1) Что такое интерсубъективность?
Понимание субъективных процессов, происходящих в сознании Другого, базируется на субъективных переживаниях человеком этого Другого. Однако само допущение о существовании Другого создает аспект интерсубъективности. Я (Self) переживает мир в опыте как населенный другими Я (Selves), как мир для других и мир других. Мы показали, что интерсубъективная реальность ни в коей мере не является гомогенной. Социальный мир, в котором оказывается человек, имеет комплексную структуру; спутники являются различными аспектами Я; им соответствуют различные когнитивные стили, посредством которых Я воспринимает и постигает мысли, мотивы и действия Другого. Основная цель настоящего исследования — описать происхождение дифференцированных структур социальной действительности, а также раскрыть принципы, лежащие в основе ее единства и связности.
2) Каким образом социальный ученый может и должен описывать социальную действительность?
В противоположность физику, социальный ученый сталкивается с действительностью, структура которой проявляется в конструктах и типизациях здравого смысла. Следовательно, рассмотрение способа, которым устанавливаются эти конструкты и типизации, должно с необходимостью предшествовать обсуждению природы научных конструктов и процедур, с помощью которых социальные науки интерпретируют социальную действительность. Построение категорий и моделей в социальных науках основывается на донаучном, связанном со здравым смыслом переживании социальной действительности.

Записи с координатами опорных точек
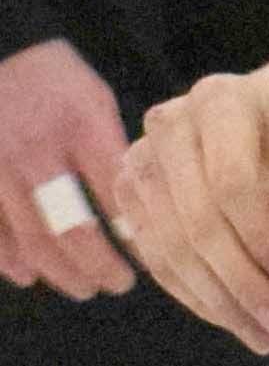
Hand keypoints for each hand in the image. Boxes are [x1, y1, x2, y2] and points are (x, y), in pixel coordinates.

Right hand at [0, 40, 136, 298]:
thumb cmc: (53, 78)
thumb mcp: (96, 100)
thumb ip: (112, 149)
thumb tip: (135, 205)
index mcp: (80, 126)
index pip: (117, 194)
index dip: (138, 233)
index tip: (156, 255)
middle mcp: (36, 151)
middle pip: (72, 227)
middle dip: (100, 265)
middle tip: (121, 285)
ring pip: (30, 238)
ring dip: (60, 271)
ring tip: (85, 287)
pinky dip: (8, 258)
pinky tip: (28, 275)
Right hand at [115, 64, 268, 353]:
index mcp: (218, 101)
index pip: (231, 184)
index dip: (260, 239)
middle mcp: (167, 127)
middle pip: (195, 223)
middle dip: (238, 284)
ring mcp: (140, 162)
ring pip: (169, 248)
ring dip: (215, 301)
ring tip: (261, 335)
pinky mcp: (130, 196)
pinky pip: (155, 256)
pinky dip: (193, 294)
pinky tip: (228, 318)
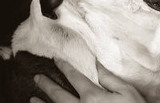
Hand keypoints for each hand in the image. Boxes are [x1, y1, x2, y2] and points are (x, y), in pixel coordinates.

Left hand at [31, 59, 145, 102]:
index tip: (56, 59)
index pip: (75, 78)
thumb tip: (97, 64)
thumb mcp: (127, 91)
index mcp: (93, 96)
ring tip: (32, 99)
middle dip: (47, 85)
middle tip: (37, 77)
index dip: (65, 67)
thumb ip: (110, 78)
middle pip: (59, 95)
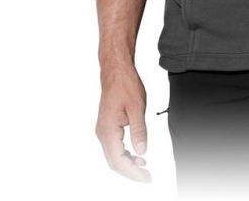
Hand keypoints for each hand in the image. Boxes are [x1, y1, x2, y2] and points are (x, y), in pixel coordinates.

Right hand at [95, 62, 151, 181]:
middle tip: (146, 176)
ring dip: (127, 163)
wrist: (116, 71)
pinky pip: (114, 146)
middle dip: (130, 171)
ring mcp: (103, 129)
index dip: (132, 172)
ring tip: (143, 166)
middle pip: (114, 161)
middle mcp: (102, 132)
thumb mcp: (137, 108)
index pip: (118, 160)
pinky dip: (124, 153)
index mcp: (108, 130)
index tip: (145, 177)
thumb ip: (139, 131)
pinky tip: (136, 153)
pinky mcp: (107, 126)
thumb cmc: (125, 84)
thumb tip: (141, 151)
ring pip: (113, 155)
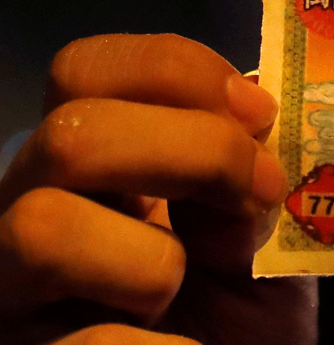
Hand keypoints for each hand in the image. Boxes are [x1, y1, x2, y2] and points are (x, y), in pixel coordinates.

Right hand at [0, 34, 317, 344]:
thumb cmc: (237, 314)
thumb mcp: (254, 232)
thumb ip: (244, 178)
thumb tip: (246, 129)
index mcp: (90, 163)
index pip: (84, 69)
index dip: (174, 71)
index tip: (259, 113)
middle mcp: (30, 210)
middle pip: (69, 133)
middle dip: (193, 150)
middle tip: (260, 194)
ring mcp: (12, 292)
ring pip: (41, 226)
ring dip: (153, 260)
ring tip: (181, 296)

▶ **Условие задания**:
Определите, согласуются ли с фрагментом об интерсубъективности приведенные утверждения, и для каждого ответьте «да» или «нет», дословно приведя решающие слова текста.
1. Интерсубъективная реальность однородна.
2. В отличие от физика, социальный ученый имеет дело с действительностью, структура которой проявляется в конструктах и типизациях здравого смысла.
3. Обсуждение природы научных конструктов должно предшествовать рассмотрению того, как устанавливаются конструкты и типизации здравого смысла.

▶ **Поле ответа**:
1. Нет: «интерсубъективная реальность ни в коей мере не является гомогенной».
2. Да: «В противоположность физику, социальный ученый сталкивается с действительностью, структура которой проявляется в конструктах и типизациях здравого смысла».
3. Нет: «рассмотрение способа, которым устанавливаются эти конструкты и типизации, должно с необходимостью предшествовать обсуждению природы научных конструктов».